● To-do item
Restate each record below word for word, skipping images.

(Saved data entries)
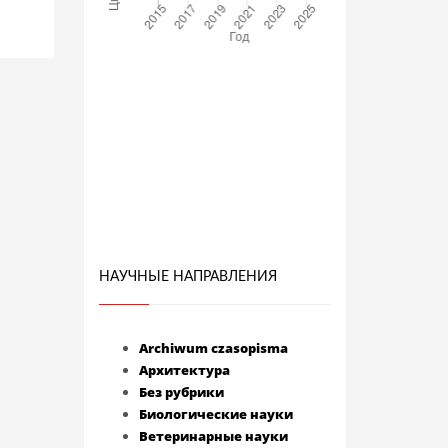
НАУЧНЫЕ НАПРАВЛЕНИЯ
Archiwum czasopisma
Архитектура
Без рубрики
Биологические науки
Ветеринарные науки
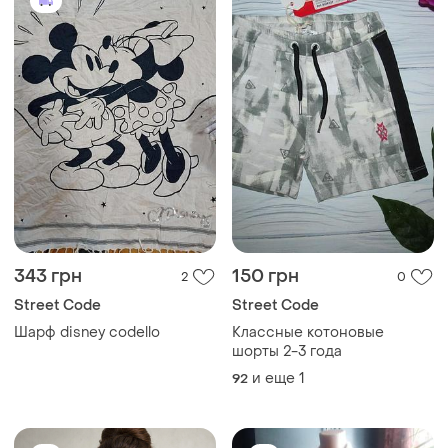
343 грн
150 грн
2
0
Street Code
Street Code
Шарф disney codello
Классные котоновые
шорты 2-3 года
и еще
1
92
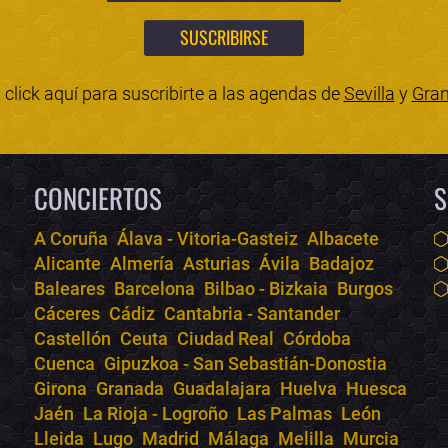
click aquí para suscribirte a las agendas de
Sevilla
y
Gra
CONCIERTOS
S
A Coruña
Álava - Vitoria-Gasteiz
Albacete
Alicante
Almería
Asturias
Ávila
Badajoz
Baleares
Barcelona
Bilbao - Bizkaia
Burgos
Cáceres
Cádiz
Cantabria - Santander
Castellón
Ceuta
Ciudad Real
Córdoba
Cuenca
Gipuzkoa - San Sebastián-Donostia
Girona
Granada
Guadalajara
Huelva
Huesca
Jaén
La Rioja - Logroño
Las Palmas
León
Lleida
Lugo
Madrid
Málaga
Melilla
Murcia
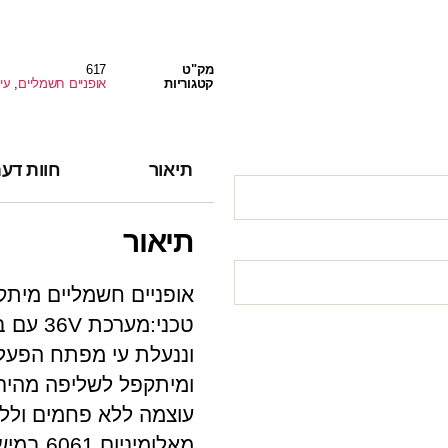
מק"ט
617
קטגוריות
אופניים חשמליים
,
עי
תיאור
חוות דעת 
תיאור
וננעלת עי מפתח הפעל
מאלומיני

● Exercise result
НАУЧНЫЕ НАПРАВЛЕНИЯ
Archiwum czasopisma
Архитектура
Без рубрики
Биологические науки
Ветеринарные науки
343 грн
150 грн
2
0
Street Code
Street Code
Шарф disney codello
Классные котоновые
шорты 2-3 года
и еще
1
92
click aquí para suscribirte a las agendas de
Sevilla
y
Gra
CONCIERTOS
S
A Coruña
Álava - Vitoria-Gasteiz
Albacete
Alicante
Almería
Asturias
Ávila
Badajoz
Baleares
Barcelona
Bilbao - Bizkaia
Burgos
Cáceres
Cádiz
Cantabria - Santander
Castellón
Ceuta
Ciudad Real
Córdoba
Cuenca
Gipuzkoa - San Sebastián-Donostia
Girona
Granada
Guadalajara
Huelva
Huesca
Jaén
La Rioja - Logroño
Las Palmas
León
Lleida
Lugo
Madrid
Málaga
Melilla
Murcia
מק"ט
617
קטגוריות
אופניים חשמליים
,
עי
תיאור
חוות דעת 
תיאור
וננעלת עי מפתח הפעל
מאלומיני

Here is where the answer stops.